On July 15, 2015, the Erie County Industrial Development Agency (“ECIDA”) adopted a new pay equity policy. The policy applies to any IDA project established or induced on or after September 1, 2015. Companies receiving tax breaks and other incentives from the ECIDA must certify, and if audited, demonstrate that they provide their male and female employees equal pay for equal work.

Pay inequality has been illegal for years. The new ECIDA policy reinforces existing federal and state laws prohibiting wage discrimination by requiring an IDA applicant to certify that the company is in compliance with all applicable equal pay laws, including the Equal Pay Act of 1963, Title VII of the Civil Rights Act of 1964, Federal Executive Order 11246 of September 24, 1965, and New York State Labor Law Section 194.

The policy further requires a company to disclose (1) whether it has been the subject of an adverse finding under any equal pay law during the previous five years, and (2) any pending equal pay claims at the time of the application and throughout the term of the incentive agreement. Those companies with adverse findings in the previous five years are ineligible for ECIDA benefits, and those subject to an adverse finding during the pendency of the incentive agreement may be subject to termination and/or recapture of ECIDA benefits. Pending or past equal pay claims that have not resulted in an adverse finding are not an automatic bar to ECIDA benefits.
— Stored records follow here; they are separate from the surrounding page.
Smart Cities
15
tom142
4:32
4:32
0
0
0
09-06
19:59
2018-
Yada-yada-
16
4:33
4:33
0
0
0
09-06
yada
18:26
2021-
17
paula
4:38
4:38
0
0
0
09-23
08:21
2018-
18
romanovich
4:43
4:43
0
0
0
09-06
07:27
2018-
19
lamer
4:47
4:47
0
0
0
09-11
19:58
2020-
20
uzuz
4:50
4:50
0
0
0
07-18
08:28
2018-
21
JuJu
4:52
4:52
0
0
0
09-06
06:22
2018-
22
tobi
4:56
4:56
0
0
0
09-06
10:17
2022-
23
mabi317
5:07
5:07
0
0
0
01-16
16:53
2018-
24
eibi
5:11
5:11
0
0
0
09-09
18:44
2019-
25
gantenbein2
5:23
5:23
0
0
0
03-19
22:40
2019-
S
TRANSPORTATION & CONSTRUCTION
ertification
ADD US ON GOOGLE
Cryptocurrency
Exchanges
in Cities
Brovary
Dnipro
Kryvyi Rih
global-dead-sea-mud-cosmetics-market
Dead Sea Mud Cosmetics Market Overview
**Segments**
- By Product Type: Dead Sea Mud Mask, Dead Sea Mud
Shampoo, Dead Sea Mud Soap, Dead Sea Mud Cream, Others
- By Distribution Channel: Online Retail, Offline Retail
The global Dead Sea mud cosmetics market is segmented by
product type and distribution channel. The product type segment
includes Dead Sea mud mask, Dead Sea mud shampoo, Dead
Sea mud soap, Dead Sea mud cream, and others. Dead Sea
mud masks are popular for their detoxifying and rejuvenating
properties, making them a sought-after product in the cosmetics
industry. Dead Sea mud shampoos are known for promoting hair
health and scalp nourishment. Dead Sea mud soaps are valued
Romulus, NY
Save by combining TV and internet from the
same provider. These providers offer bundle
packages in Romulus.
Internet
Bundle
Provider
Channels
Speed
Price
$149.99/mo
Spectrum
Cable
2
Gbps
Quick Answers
The ECIDA appointed the Erie County Division of Equal Employment Opportunity (“Erie County EEO”) with the task of performing random compliance audits of those companies receiving ECIDA benefits. The Erie County EEO, in connection with the ECIDA, will notify companies of their selection for an audit and will review the companies’ payroll information. If the Erie County EEO suspects a violation of the ECIDA’s pay equality policy, it will refer the matter back to the ECIDA, which will follow its normal due process and recapture policies or, if necessary, refer the matter for investigation to the United States Equal Employment Opportunity Commission, the New York State Department of Labor or the New York State Division of Human Rights.